## Your objective:
Without the images, set down each entry exactly.

── Available data

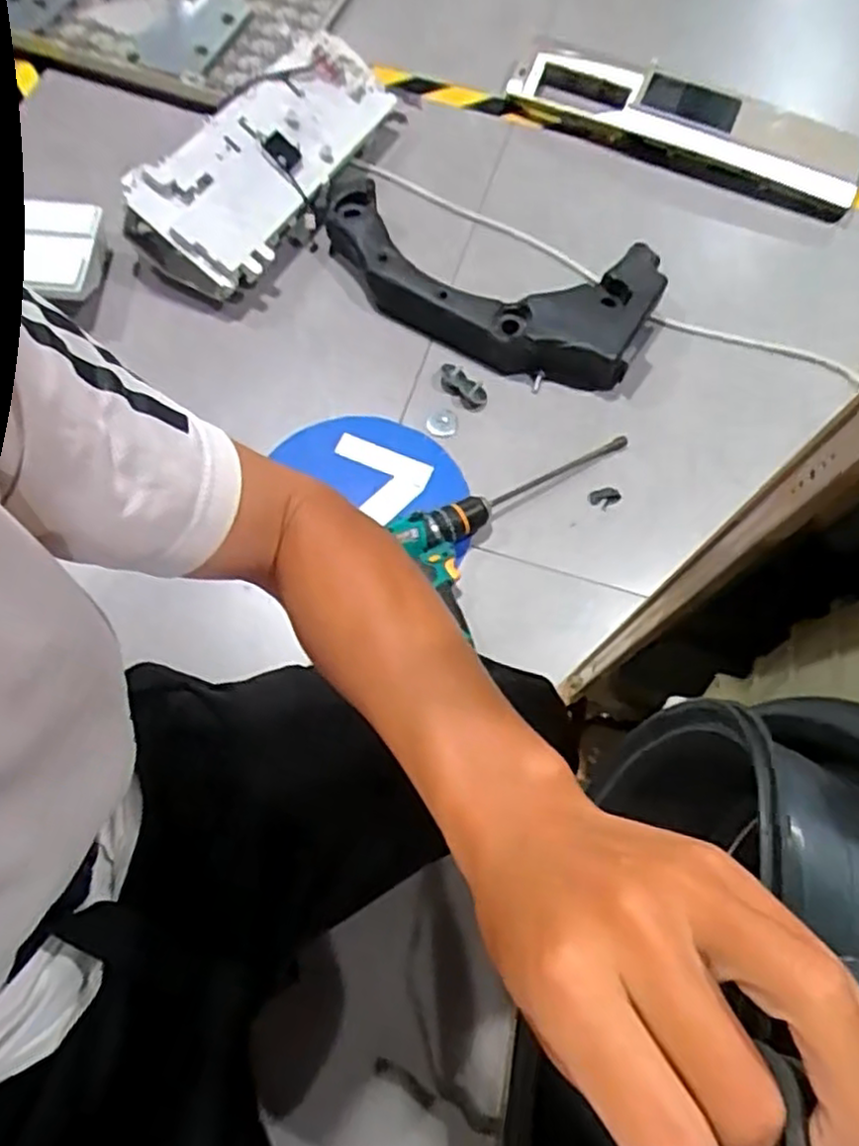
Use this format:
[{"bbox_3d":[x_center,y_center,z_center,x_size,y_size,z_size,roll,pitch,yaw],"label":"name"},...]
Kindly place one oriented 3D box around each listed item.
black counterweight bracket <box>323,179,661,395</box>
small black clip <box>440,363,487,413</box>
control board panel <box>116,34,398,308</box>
[{"bbox_3d":[0.077,-0.407,1.036,0.475,0.078,0.201,14,68,2],"label":"black counterweight bracket"},{"bbox_3d":[0.048,-0.260,1.026,0.045,0.019,0.079,-42,76,-17],"label":"small black clip"},{"bbox_3d":[-0.226,-0.604,1.058,0.200,0.092,0.445,39,70,-18],"label":"control board panel"}]

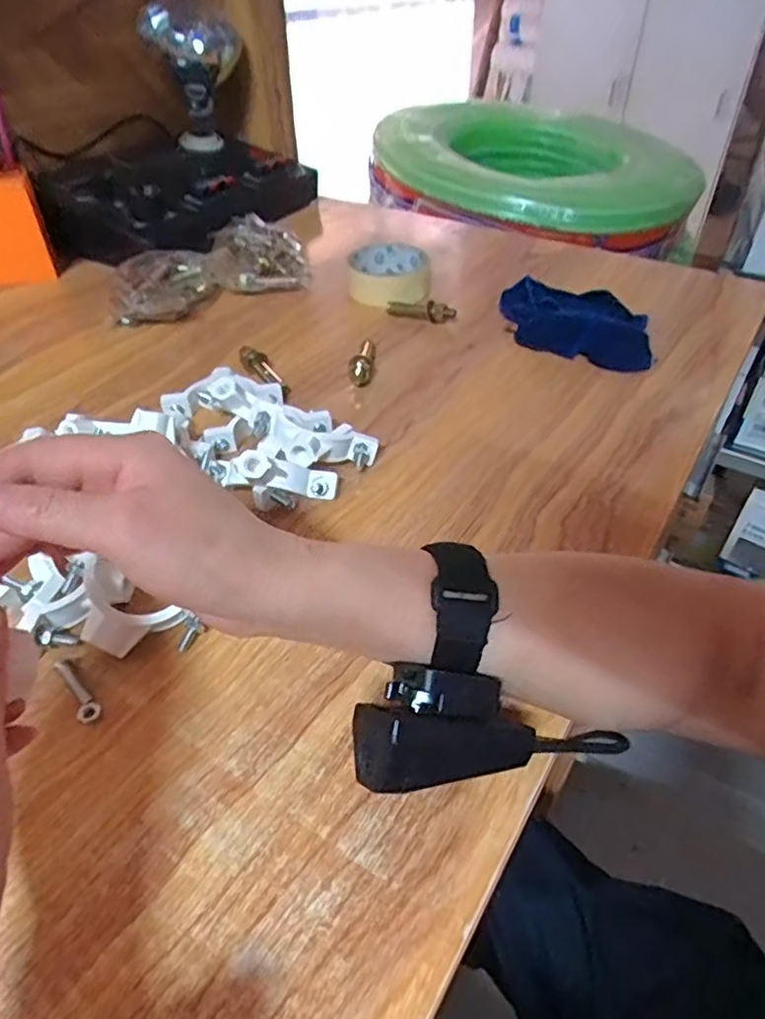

────

## Written solution:
Use this format:
[{"bbox_3d":[x_center,y_center,z_center,x_size,y_size,z_size,roll,pitch,yaw],"label":"name"},...]
Kindly place one oriented 3D box around each listed item.
black counterweight bracket <box>323,179,661,395</box>
small black clip <box>440,363,487,413</box>
control board panel <box>116,34,398,308</box>
[{"bbox_3d":[0.077,-0.407,1.036,0.475,0.078,0.201,14,68,2],"label":"black counterweight bracket"},{"bbox_3d":[0.048,-0.260,1.026,0.045,0.019,0.079,-42,76,-17],"label":"small black clip"},{"bbox_3d":[-0.226,-0.604,1.058,0.200,0.092,0.445,39,70,-18],"label":"control board panel"}]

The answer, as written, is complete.